Allwyn has released its financial results for Q2 2024. In total, the operator reported revenue of €2.15bn ($2.39bn), of which gross gaming revenue (GGR) was €2.06bn; both up 5% year-on-year. Net revenue experienced similar growth, up 4% to €941.2m, while adjusted EBITDA saw a decline year-on-year, dropping 11$ to €340m.
Results excluding Camelot
When excluding the impact of Allwyn’s Camelot acquisition – which was completed in March of last year – total revenue came to €1.08bn, with GGR of €1.04bn, both up 6%. Net revenue reflected similarly, up 5% to €685.4m, though where results differ is EBITDA.
When excluding Camelot in Q2, adjusted EBITDA was up 4% year-on-year, coming to €338.1m. It seems Camelot, therefore, has been a primary source of declining earnings, reflected in the operator's overall results.
We delivered good top line momentum and solid growth in profitability in most geographies, with our overall financial performance reflecting the new incentive and profitability mechanism under the new license in the United Kingdom - Allwyn CEO Robert Chvatal
Results by geo
Austria
Looking at Allywn’s earnings by country, in alphabetical order, Austria is the first to analyse. In total revenue from the nation came to €401m, of which GGR was €386.9m, with a net revenue of €216.2m and operating EBITDA of €71.7m; all up 7% year-on-year. Adjusted EBITDA was also up, though this was slightly less than other metrics, growing 4% year-on-year to €69.6m.

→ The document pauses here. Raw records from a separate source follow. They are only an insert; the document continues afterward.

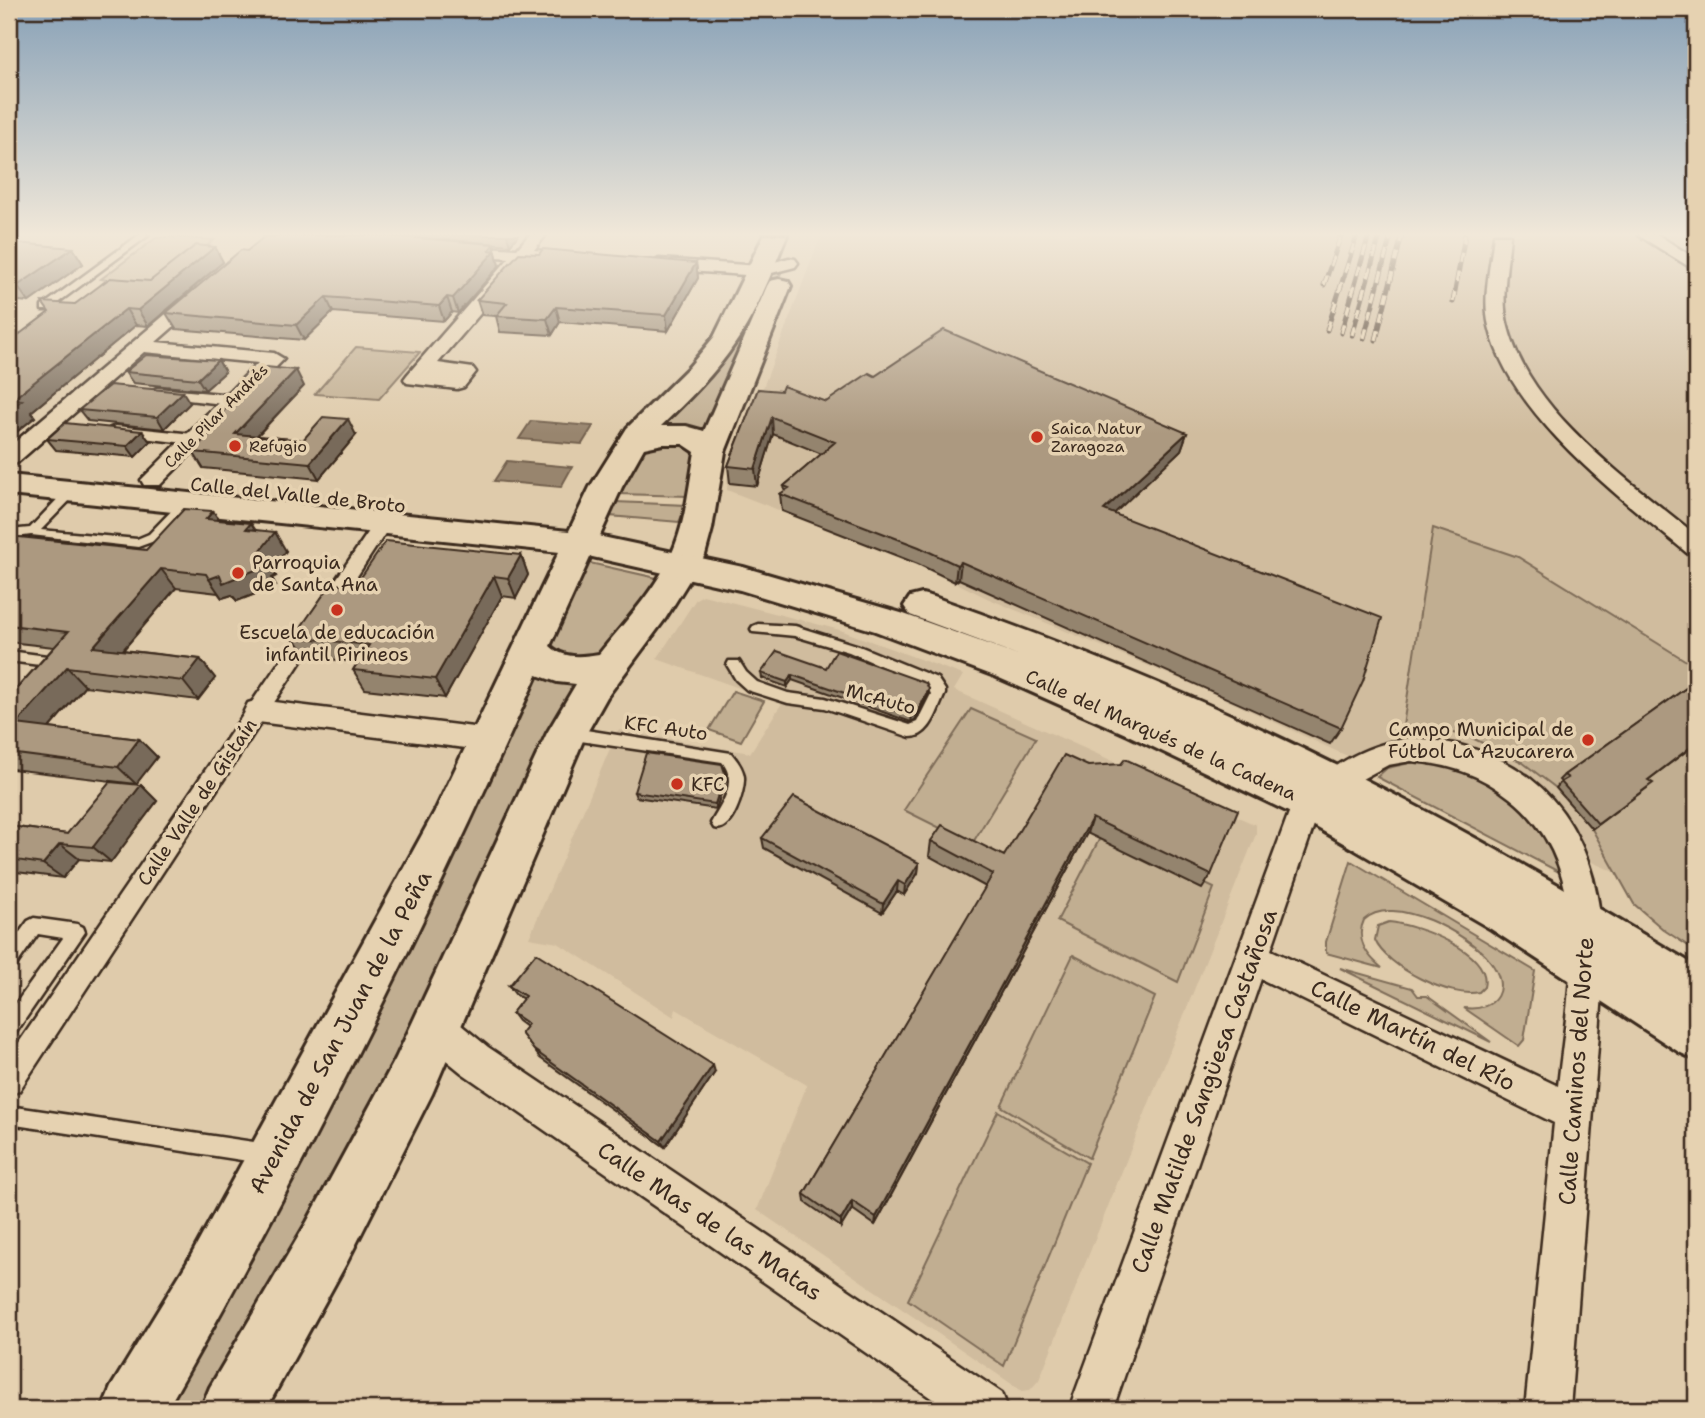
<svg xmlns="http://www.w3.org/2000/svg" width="1705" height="1418" viewBox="0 0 1705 1418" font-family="'Shantell Sans',sans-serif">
	<rect width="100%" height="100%" fill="#dfcbab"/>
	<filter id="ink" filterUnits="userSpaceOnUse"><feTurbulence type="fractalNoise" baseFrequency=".0143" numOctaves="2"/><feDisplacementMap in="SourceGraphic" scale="14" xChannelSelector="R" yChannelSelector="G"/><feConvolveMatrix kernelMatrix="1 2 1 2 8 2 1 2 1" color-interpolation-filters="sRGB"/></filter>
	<g filter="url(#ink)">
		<path fill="#d0bc9e" d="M821 235H1696V918L1617 873 1336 751 1201 688 987 598 918 564 727 490 728 471 761 393Z
			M703 595 840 630 963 675 954 690 1256 825V834L1039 1380 1030 1390 1022 1391 757 1210 807 1085 676 1009 674 1017 558 943 529 938 618 730 750 753 782 703 657 659 696 599Z"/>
		<path fill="#c1ae91" stroke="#7e6c58" stroke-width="2" d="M167 237 214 240 156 287 103 283 107 280 101 279 156 238Z
			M781 273 712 434 684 424H661L765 275Z
			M356 347 420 352 379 399 315 394Z
			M669 441 686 444 696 454 688 496 619 494 644 450Z
			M615 502 687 505 679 522 610 516Z
			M1433 528 1518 557 1696 667V951L1664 930 1634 904 1592 829 1556 788 1522 762 1466 735 1403 726Z
			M581 561 661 579 608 653C580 658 567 662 544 642Z
			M532 666 592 676 403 1058 209 1409H160L288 1181Z
			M733 691 764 701 741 741 709 730Z
			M971 709 1036 738 972 844 904 810Z
			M1414 762 1450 765 1490 781 1527 809 1558 858 1559 872 1377 777 1387 768Z
			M1102 834 1214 888 1178 982 1057 921Z
			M1351 861 1535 971 1524 1040 1519 1046 1464 1008C1497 1012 1511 988 1490 961 1470 935 1392 892 1364 920 1355 939 1367 956 1382 968L1326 953V942Z
			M1389 922C1416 925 1493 951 1484 987L1479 992C1451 999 1386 967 1375 940L1378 926Z
			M1073 955 1155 997 1089 1158 1001 1106Z
			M1340 968 1412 988 1418 996H1427L1491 1042Z
			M998 1111 1087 1163 1004 1366 908 1300Z"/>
		<path fill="#98856e" stroke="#73614e" stroke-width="2" d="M531 421 593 426 582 444 519 439Z
			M507 461 572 467 561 487 494 481Z"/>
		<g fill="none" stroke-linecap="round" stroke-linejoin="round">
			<defs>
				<path id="service" d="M139 235H149L48 310H42V306Z
					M72 487 76 488V494L41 530 137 539 149 534 182 500H190L192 503 157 540 138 547 31 535 9 538V530L30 528 68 488Z
					M758 624 795 626 859 646 937 678 945 690V694C937 710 931 737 910 737L825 708 788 703 747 690 736 680 727 665 729 661H739L746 672 757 682 788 693 825 698 910 725 917 722 931 694 927 686 849 652 795 636 753 632 751 629 753 626Z
					M9 651 47 656 54 661 47 666 9 661Z
					M567 727 731 753C737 760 743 768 744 777 745 791 732 834 714 828L711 823C721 804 739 783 722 762L567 739 562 737 560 733 562 729Z
					M34 918 77 924 83 927 85 932 15 1034 9 1037V1013L63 938 38 934 15 967 9 969V947L28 921Z
					M9 1106 267 1144 274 1147 277 1154 274 1161 267 1164 9 1124Z"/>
				<path id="pedestrian" d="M157 388 232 395 240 400 232 405 152 396 149 393 152 390Z
					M116 426 193 434 201 439 193 444 110 434 108 431 110 428Z
					M384 516 393 522 390 526 19 1091 9 1095V1057L378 518Z"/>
				<path id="minor" d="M529 235H546L534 250 556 252 565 257 556 262 526 260 438 363 473 368 476 372 464 387 457 389 407 383 404 379 407 375 509 258 460 254 452 249 454 245 517 249Z
					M1494 235H1510C1508 264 1500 298 1508 327 1530 413 1630 481 1696 535V555L1687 553C1620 497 1509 415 1489 326 1482 297 1491 264 1494 235Z
					M1638 235H1658L1696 259V271Z
					M789 258 795 259 798 263 795 267 760 276 659 269 650 264 659 259 760 266Z
					M198 291 204 292 207 296 204 300 156 342 274 353 284 359 160 485H144L141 480 258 363 144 352 17 463 9 465V447L192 292Z
					M258 700 489 729 499 732 503 740 499 748 489 751 258 722 248 719 244 711 248 703Z
					M1411 738C1556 747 1608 848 1603 981L1570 1409H1525L1554 1123 1261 979 1113 1409H1069L1291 807C1324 769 1361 745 1411 738ZM1411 761C1449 764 1480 774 1510 798 1597 866 1568 991 1558 1086L1271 950 1315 822 1340 796 1362 779 1388 765Z
					M437 1011 450 1016 488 1047 1002 1393 1008 1409H947L462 1073 424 1042 419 1029 424 1016Z"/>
				<path id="secondary" d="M764 235H787C772 271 758 310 736 342 715 374 688 400 661 426H686L704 431 767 286 770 281 779 279 788 281 791 286 725 452 712 529 705 555 665 619 607 697 585 736 432 1094 347 1262 266 1409H201L210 1387 307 1222 396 1058 547 733 576 684 557 682 537 675C425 925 303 1171 167 1409H102L111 1387 187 1263 435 811 590 487 627 428 689 367 714 337ZM663 444H683L695 452C689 485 686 522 672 553 657 588 623 624 599 654 581 657 564 659 550 646L622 487 644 448Z"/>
				<path id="primary" d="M9 475 579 532 743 567 901 613 1018 655 910 615 904 606 910 597 922 594 934 597C1036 633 1136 672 1235 717 1394 789 1546 876 1696 966V1060L1679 1052 1491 929 1297 816 1128 735 997 677 875 631 740 590 579 554 9 495Z"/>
			</defs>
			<use href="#service" stroke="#3b2a1e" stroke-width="5"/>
			<use href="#pedestrian" stroke="#3b2a1e" stroke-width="5"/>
			<use href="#minor" stroke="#3b2a1e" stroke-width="5"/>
			<use href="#secondary" stroke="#3b2a1e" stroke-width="6"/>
			<use href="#primary" stroke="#3b2a1e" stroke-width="6"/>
			<use href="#service" fill="#e6d2b1" fill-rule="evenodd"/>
			<use href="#pedestrian" fill="#e6d2b1" fill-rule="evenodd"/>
			<use href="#minor" fill="#e6d2b1" fill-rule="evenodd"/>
			<use href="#secondary" fill="#e6d2b1" fill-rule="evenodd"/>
			<use href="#primary" fill="#e6d2b1" fill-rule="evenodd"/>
			<defs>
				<path id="rail" d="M1324 285 1341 235
					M1453 302 1465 235
					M1327 330 1357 235
					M1341 333 1369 235
					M1352 335 1380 235
					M1364 338 1391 235
					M1376 340 1402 235"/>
			</defs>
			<use href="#rail" stroke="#3b2a1e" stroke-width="5"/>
			<use href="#rail" stroke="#e6d2b1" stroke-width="3.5" stroke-dasharray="10" stroke-linecap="butt"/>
		</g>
		<path fill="#94846e" stroke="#3b2a1e" stroke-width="2" d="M391 235H518L510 245Z
			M275 237 494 244 499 266 458 313 452 312 444 321 333 312 304 340 176 329 166 313 247 251Z
			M215 247 223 262 148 326 136 325 31 412 35 417 13 435H9V342L75 304 150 281Z
			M9 248H73L83 264 29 302 9 300Z
			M696 263 698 278 668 331 560 322 552 335 500 332 496 316 482 315 477 300Z
			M218 360 225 372 205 390 133 383 125 372Z
			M875 376 1187 433 1181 450 1114 513 1341 728 1330 744 959 579 955 582 918 564 782 511 780 494 785 491 784 486 822 454 773 434 757 486 730 483 728 466 758 389 826 402Z
			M304 386 257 436 303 440 356 435 319 479 203 468 193 452 208 435 205 430Z
			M190 403 164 429 88 421 79 410Z
			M142 431 150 442 135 457 56 450 47 439Z
			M213 511 219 520 256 530 286 551 272 570 276 576 272 578 276 586 237 601 232 595 222 598 218 593 176 588 123 650 200 659 215 678 198 700 85 686 49 728 139 739 157 757 136 784 12 769 9 772V697L54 647 9 642V536L146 550Z
			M521 555 528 575 516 598 502 596 445 698 365 689 353 670 358 662 307 657 294 637 355 586Z
			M826 668 929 689 928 694 915 720 911 722 792 680 787 687 762 678 761 673Z
			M1696 681V744L1648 780 1647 788 1592 829 1556 788 1561 782 1559 780 1564 775Z
			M1088 766 1211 875 1202 889 1087 833 875 1225 852 1209 841 1227 805 1202 804 1194 986 887 929 856 931 841 1004 856Z
			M726 778 716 809 636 797 634 792Z
			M141 785 157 801 111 862 79 859 63 878 9 871V826L67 834Z
			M762 838 919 863 918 873 904 895 897 891 882 913 764 848Z
			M509 986 715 1072 665 1147 540 1058 521 1033 526 1027 518 1021 512 1013 523 999 515 994Z"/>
		<path fill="#786b5a" stroke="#3b2a1e" stroke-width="2" d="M507 235H518L510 245Z
			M494 244 499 266 458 313 453 298Z
			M215 247 223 262 148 326 138 310Z
			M73 248 83 264 29 302 17 286Z
			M696 263 698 278 668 331 666 315Z
			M326 297 333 312 304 340 296 325Z
			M447 297 452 312 444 321 439 306Z
			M556 307 560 322 552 335 547 319Z
			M126 309 136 325 31 412 35 417 13 435 9 431V410L13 399Z
			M218 360 225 372 205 390 198 379Z
			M296 370 304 386 244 449 235 434Z
			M183 392 190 403 164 429 157 417Z
			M772 417 773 434 757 486 755 469Z
			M348 419 356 435 319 479 310 463Z
			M142 431 150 442 135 457 127 446Z
			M1187 433 1181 450 1100 527 1104 510Z
			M213 511 226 530 206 519Z
			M251 523 263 542 246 529Z
			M275 532 286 551 272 570 276 576 272 578 276 586 237 601 232 595 222 598 209 579 259 559 260 551Z
			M521 555 528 575 516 598 508 578Z
			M961 562 959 579 955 582 957 565Z
			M161 569 176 588 110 665 93 647Z
			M494 576 502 596 445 698 435 679Z
			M200 659 215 678 198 700 183 681Z
			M67 667 85 686 37 742 16 724Z
			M792 675V680L787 687V682Z
			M929 689 928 694 915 720 911 722 912 716Z
			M139 739 157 757 136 784 118 767Z
			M725 773 726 778 716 809 715 804Z
			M141 785 157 801 111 862 93 847Z
			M1092 818 1087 833 875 1225 876 1217Z
			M60 844 79 859 63 878 43 864Z
			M919 863 918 873 904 895 905 885Z
			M898 881 897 891 882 913 883 904Z
			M713 1065 715 1072 665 1147 661 1141Z
			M852 1201V1209L841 1227V1220Z"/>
		<path fill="#ac9980" stroke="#3b2a1e" stroke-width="2" d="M277 235H378L494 244 489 250 495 251 453 298 447 297 439 306 326 297 296 325 166 313 241 250 247 251 265 236 275 237Z
			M17 243 73 248 17 286 9 285V248Z
			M196 245 215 247 138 310 126 309 13 399 22 400 9 410V342L49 312 42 302 75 304 110 278 150 281Z
			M543 249 696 263 666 315 556 307 547 319 496 316 507 303 477 300 519 253 539 254Z
			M944 330 1187 433 1104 510 1382 618 1363 681 1341 728 961 562 957 565 919 547 780 494 789 488 784 486 835 442 772 417 755 469 728 466 758 389 781 391 783 386 826 402 869 373 875 376Z
			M146 355 218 360 198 379 125 372Z
			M266 367 296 370 235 434 303 440 323 417 348 419 310 463 193 452 212 430H205Z
			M110 385 183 392 157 417 79 410Z
			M65 423 142 431 127 446 47 439Z
			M184 509 213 511 206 519 251 523 246 529 275 532 260 551 263 557 259 559 263 567 223 583 220 575 209 579 206 574 161 569 93 647 200 659 183 681 67 667 16 724 139 739 118 767 9 753V697L68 632 9 625V536L146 550Z
			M386 541 521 555 508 578 494 576 435 679 353 670 369 645 294 637 331 584 355 586Z
			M777 651 826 668 836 651 926 683 929 689 916 715 912 716 792 675 787 682 761 673Z
			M1696 681V743L1648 780 1653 783 1598 824 1561 782 1568 778 1564 775Z
			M646 753 722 764 725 773 715 804 634 792Z
			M1064 755 1088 766 1121 764 1125 759 1238 810 1211 875 1092 818 876 1217 852 1201 841 1220 804 1194 993 874 931 841 942 825 1004 856Z
			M110 782 141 785 93 847 60 844 43 864 9 859V826L67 834Z
			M794 797 919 863 905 885 898 881 883 904 762 838Z
			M536 953 713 1065 661 1141 534 1050 521 1033 528 1024 512 1013 525 996 509 986Z"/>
	</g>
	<linearGradient id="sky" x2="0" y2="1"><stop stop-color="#88a1b7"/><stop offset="0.54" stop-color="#f1e8d9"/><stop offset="1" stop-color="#f1e8d9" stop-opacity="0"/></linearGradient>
	<rect width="1705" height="434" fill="url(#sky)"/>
	<g fill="#c8321e" stroke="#e6d2b1" stroke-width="2.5">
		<circle cx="1037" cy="437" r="7"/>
		<circle cx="235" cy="446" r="7"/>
		<circle cx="238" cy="573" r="7"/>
		<circle cx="337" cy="610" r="7"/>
		<circle cx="1588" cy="740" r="7"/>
		<circle cx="677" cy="784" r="7"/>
	</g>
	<g text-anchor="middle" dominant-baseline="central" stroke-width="7" stroke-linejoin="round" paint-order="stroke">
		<g font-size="16" fill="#3b2a1e" stroke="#e6d2b1">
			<text transform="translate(216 416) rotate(-45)">Calle Pilar Andrés</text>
		</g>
		<g font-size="16" fill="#3b2a1e" stroke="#e6d2b1" text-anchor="start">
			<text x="1051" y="428">Saica Natur<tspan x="1051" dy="18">Zaragoza</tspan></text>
			<text x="249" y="446">Refugio</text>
		</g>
		<g font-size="19" fill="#3b2a1e" stroke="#e6d2b1">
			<text transform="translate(298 495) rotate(6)">Calle del Valle de Broto</text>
			<text transform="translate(881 699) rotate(15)">McAuto</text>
			<text transform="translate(666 728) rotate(8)">KFC Auto</text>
			<text transform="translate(1161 735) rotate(24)">Calle del Marqués de la Cadena</text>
			<text transform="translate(197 802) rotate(-56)">Calle Valle de Gistaín</text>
		</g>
		<g font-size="19" fill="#3b2a1e" stroke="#e6d2b1" text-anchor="start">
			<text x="252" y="562">Parroquia<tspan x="252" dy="22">de Santa Ana</tspan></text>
			<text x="337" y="632" text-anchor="middle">Escuela de educación<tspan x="337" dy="22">infantil Pirineos</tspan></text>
			<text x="1574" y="729" text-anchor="end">Campo Municipal de<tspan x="1574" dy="22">Fútbol La Azucarera</tspan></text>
			<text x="691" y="784">KFC</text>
		</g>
		<g font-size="23" fill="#3b2a1e" stroke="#e6d2b1">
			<text transform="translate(340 1032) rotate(-62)">Avenida de San Juan de la Peña</text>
			<text transform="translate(1413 1035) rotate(26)">Calle Martín del Río</text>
			<text transform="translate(1576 1071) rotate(-86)">Calle Caminos del Norte</text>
			<text transform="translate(1204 1091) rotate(-70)">Calle Matilde Sangüesa Castañosa</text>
			<text transform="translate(710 1221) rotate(34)">Calle Mas de las Matas</text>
		</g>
	</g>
	<rect width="1705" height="1418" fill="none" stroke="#e6d2b1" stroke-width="35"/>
	<rect x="18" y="18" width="1670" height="1383" fill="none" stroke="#3b2a1e" stroke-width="2.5" filter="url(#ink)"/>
</svg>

Allwyn pointed to numerical lotteries being a key driving factor for the segment's growth, which were up 10% year-on-year. It also highlighted the impact of online GGR during he quarter, which was up 21% year-on-year.
Czech Republic
The Czech Republic saw a far more mixed bag of results in Q2 compared to Austria, with revenue down 1% to €124.6m. Net revenue and operating EBITDA also saw declines year-on-year, down 6% to €80.5m and down 5% €33.7m respectively. Despite this, GGR was up 1% to €122.1m and adjusted EBITDA was up 5% to €32.1m.
Greece and Cyprus
With Allwyn owning a majority share in OPAP, Greece’s National Lottery operator, figures from Greece and Cyrus were significantly higher than those reported from the Czech Republic and Austria. However, trends in metrics reflect similarly to those seen in the operators Camelot-excluded results, likely due to the sizeable contribution this geo gives to Allwyn’s overall financial results.
Overall, revenue came to €558.2m, of which €532.8m came from GGR; both up 7% year-on-year. Net revenue came to €389m, up 6%, while adjusted EBITDA came to €183.9m, up 2% year-on-year.
Based on a share buyback program initiated in October last year, during the quarter, OPAP repurchased 0.81% of its total outstanding shares for €45.9m. Now, Allwyn’s share in OPAP has increased from 51% as of 31 March 2024 to 51.45 as of 30 June 2024.
Italy
Just outperforming Greece and Cyprus in terms of total revenue was Italy, which made €581.8m, up 4%. Net revenue came to €120.5m, up 3%, while adjusted EBITDA came to €97m, also up 3%.
UK
The reason for Allwyn’s overall adjusted EBITDA loss of 11% (and 4% increase excluding Camelot) is clear as day when looking at the operators’ UK results. While total revenue and GGR followed a similar pattern to other geos, both making €1.02bn for a year-on-year growth rate of 4%, adjusted EBITDA fell sharply, falling 92% to €4.2m compared to last year's €50m. However, despite its revenue the UK reflects one of Allwyn’s smallest adjusted EBITDA figures (with only US operations being smaller), explaining why such a sharp decline only resulted in an 11% drop in adjusted EBITDA for the operator overall.
According to Allwyn, the decline was driven by “the introduction of a new incentive and profitability mechanism with the start of the new licence.”
US
Allwyn LS, which operates the state lottery in Illinois under a private management agreement, made €48.6m in Q2 2024, up 3%. However, it seems Allwyn has also faced some hardship across the pond, with adjusted EBITDA down 61% to €3.1m from last year’s €7.9m. Much like the UK, both of these regions have seen sizeable EBITDA decline despite minor improvements to revenue, suggesting a challenge in retaining earnings which may be contributable to a number of factors.
In the States, the adjusted EBITDA drop was explained as being due to “lower incentive fees,” as well as “weaker development in June, owing to higher prize payouts and a strong performance in the second quarter in the prior year.”
When excluding the impact of Allwyn’s Camelot acquisition – which was completed in March of last year – total revenue came to €1.08bn, with GGR of €1.04bn, both up 6%
H1 results
As well as breaking down its Q2 results, Allwyn also outlined its financial results for the first half of the year.
In total, H1 revenue came to €4.26bn, with a GGR of €4.08bn, both up 15%. Net revenue was up 10%, coming to €1.88bn, though adjusted EBITDA for the first year was down, dropping 4% to €697.8m.
Excluding Camelot shows growth across the board for the period, with total revenue and GGR up 5% to €2.19bn and €2.1bn respectively. Even adjusted EBITDA saw an increase, up 4% year-on-year to €672.8m.
Comments
On the results, Allwyn CEO Robert Chvatal said: “I am pleased to report another quarter of continued progress and solid financial performance, reflecting continued execution of our growth strategies. We delivered good top line momentum and solid growth in profitability in most geographies, with our overall financial performance reflecting the new incentive and profitability mechanism under the new license in the United Kingdom.
“Total revenue increased 5% year-on-year, with strong organic growth in Austria, the Czech Republic and Greece and Cyprus... Excluding the United Kingdom as well as Allwyn LS Group, which was acquired during the first half of 2023, adjusted EBITDA increased 4% year-on-year.”